(Excerpts from a dataset)
****************
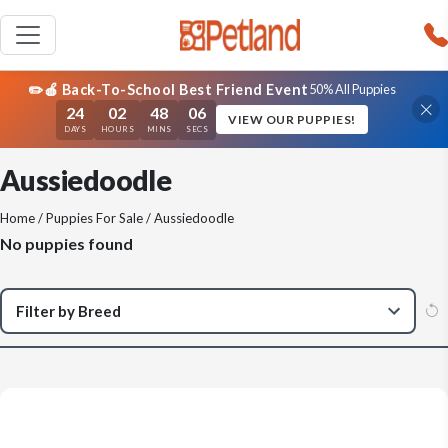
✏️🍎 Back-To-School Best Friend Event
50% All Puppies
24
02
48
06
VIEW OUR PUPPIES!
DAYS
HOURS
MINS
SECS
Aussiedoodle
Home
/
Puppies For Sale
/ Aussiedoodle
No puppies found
****************
**Work to complete**
Your output should be the full set of entries above, restated word for word and free of pictures.

**Task solution**
✏️🍎 Back-To-School Best Friend Event
50% All Puppies
24
02
48
06
VIEW OUR PUPPIES!
DAYS
HOURS
MINS
SECS
Aussiedoodle
Home
/
Puppies For Sale
/ Aussiedoodle
No puppies found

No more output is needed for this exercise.